One of the things that I want to mention on this slide is that we know from the major study that was done that there is something called the Dash Eating Plan where fruits and vegetables contribute significantly to helping control high blood pressure. For cholesterol, the issue is the good, the bad, and the very ugly. And here again, we see that the numbers are pretty clear. What you have to do, where you need to be is on the left. Even the goals are more moderate to the right, your total should not be more than 160. And of course, the good cholesterol needs to be over 60. Abdominal fat is the problem. The good news about all of this is we are learning—and I shared some of this at the end of my opening plan recession—that we have ways now of understanding why women over time, once they accumulate weight around the middle with abdominal obesity, have difficulty losing that weight. It has to do with the central system called the endocabenoid system. We're understanding that system better, and we're recognizing ways that we can modulate that system. Some of it is with exercise, some of it with new medicines that will be tested.

And so, you know, there's health around the way; but in the meantime, choose your diet. South Beach, Atkins, I don't care what you like. Clearly, we need to modulate carbohydrates because energy in equals energy out. Calories in and no energy out equals more weight. I hope you guys are liking that. So finally, relaxation. Take five. I like this especially because I said you've got to breathe. You've got to imagine the beautiful things in life that make you happy. You have to rest in pieces, remember now, in pieces because, you know, you've got to just let it go. And I like the opening that our co-chair brought in that regard. Visualize, and of course, do the right thing. Most importantly, I want everybody to recognize the early warning signs of heart attacks, stroke or brain attack, kidney failure, dialyses, glaucoma, diabetes. Obviously, there's got to be a partnership with your physician; but we have to be motivated to make our physicians do what it is they need to do for us. I'm a believer that in most families, there ought to be someone who knows CPR, because that certainly can be lifesaving.

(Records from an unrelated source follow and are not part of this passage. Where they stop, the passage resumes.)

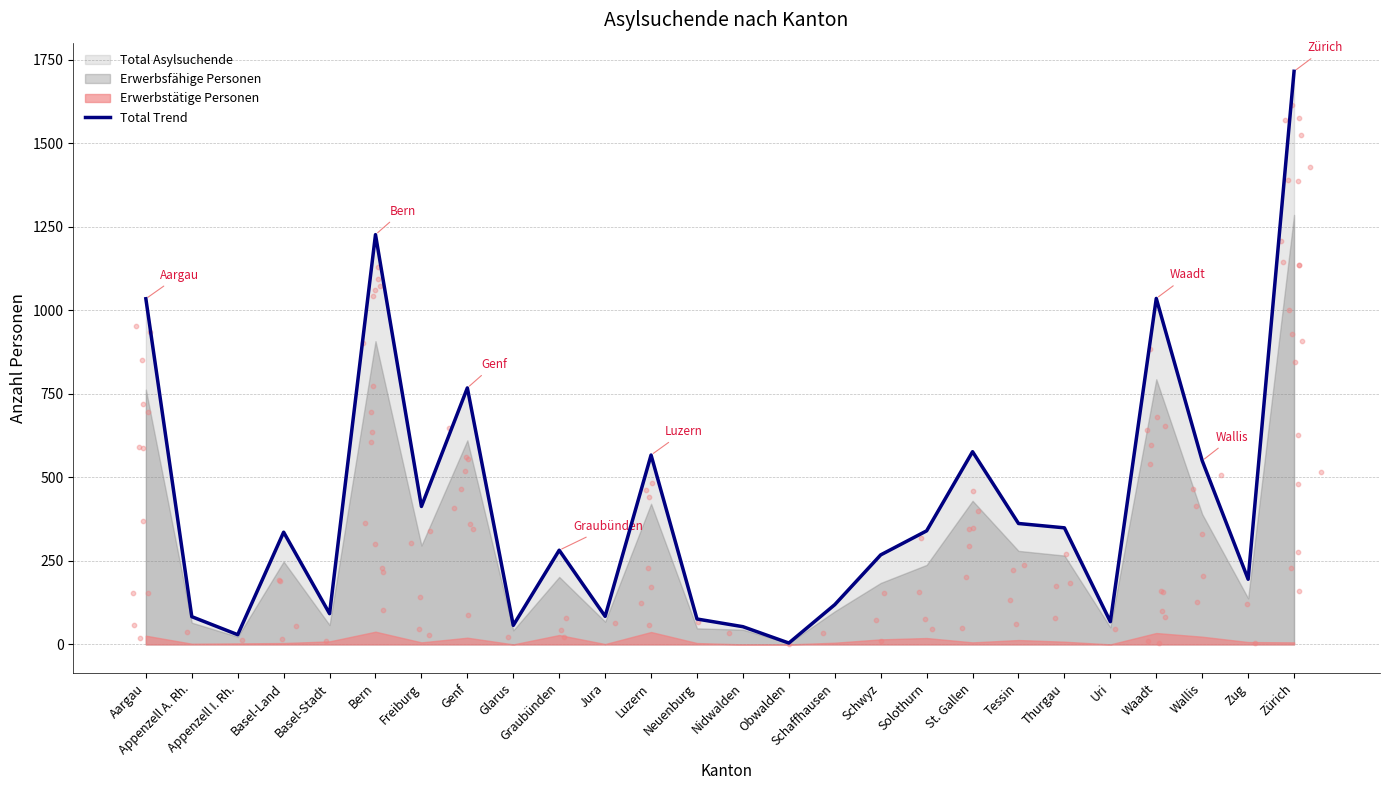

Between Nidwalden and Basel-Stadt, which is larger?

Basel-Stadt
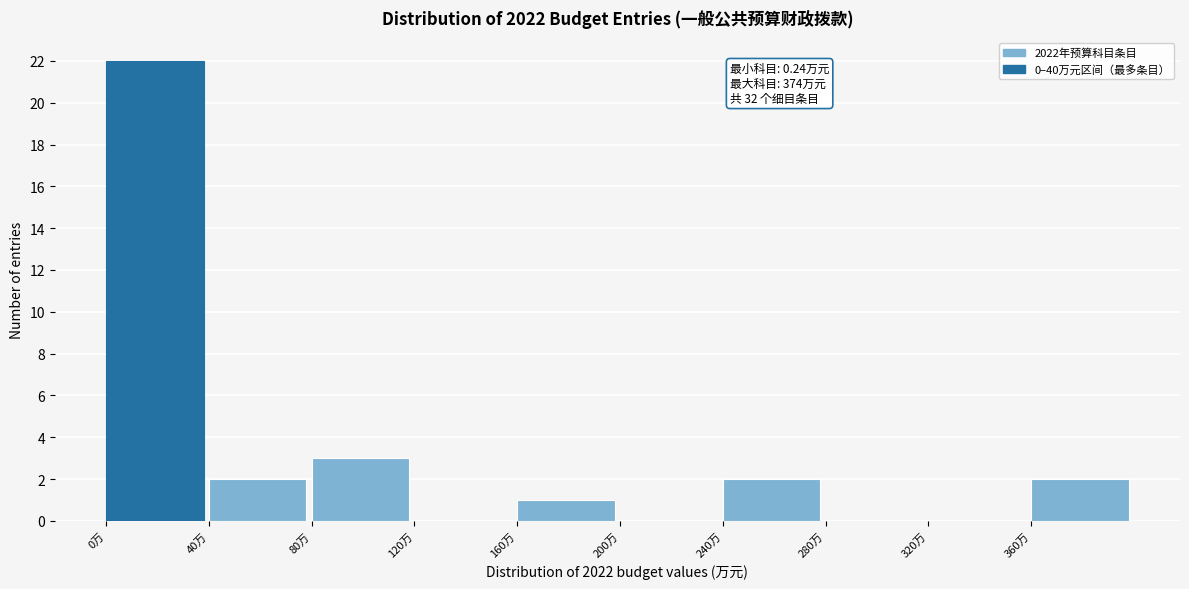

Which range on the x-axis has the tallest bar?

0 to 40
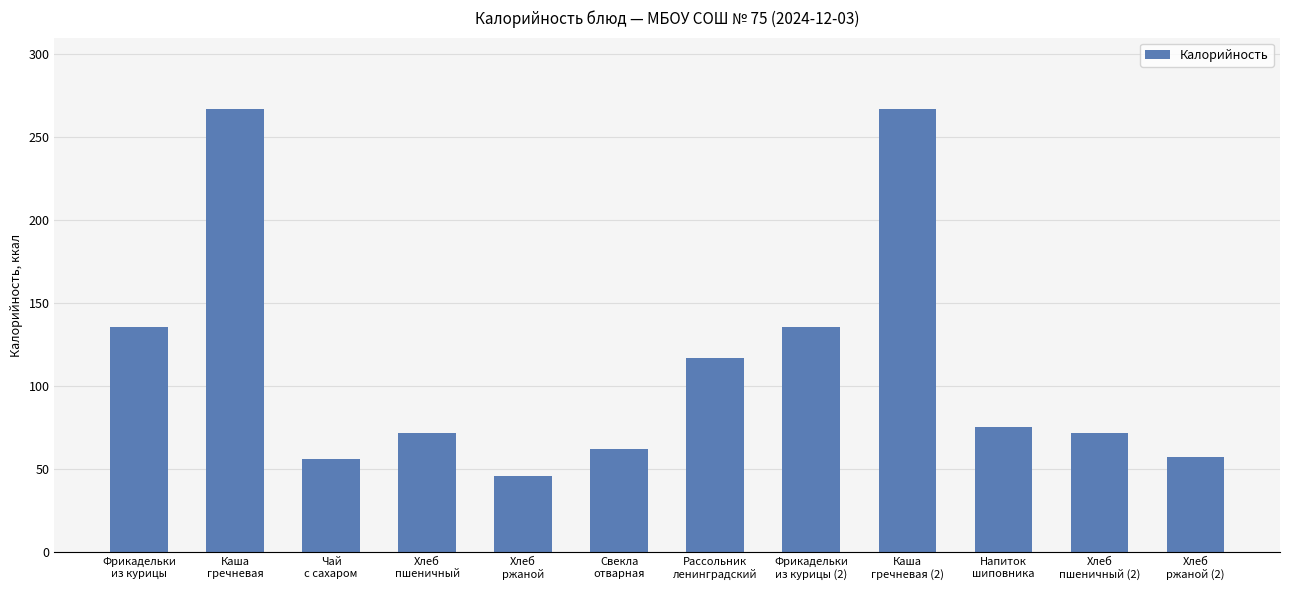

The chart shows a value of 46.0 at Хлеб
ржаной. True or false?

True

There are many issues with alternative medicines and supplements. Know what it is you're taking and educate yourself about it. And so in terms of what the doctor ordered, there are many drugs out there. I want to tell you that the long list is not to be intimidating, but you have to be educated if you have any of the heart problems to know what has been tested and what is likely to be effective whether you have high blood pressure or have suffered a heart attack. And finally, reach out and learn. I put for forwomen.gov at the beginning there, and thank you very much, Dee. My time is up.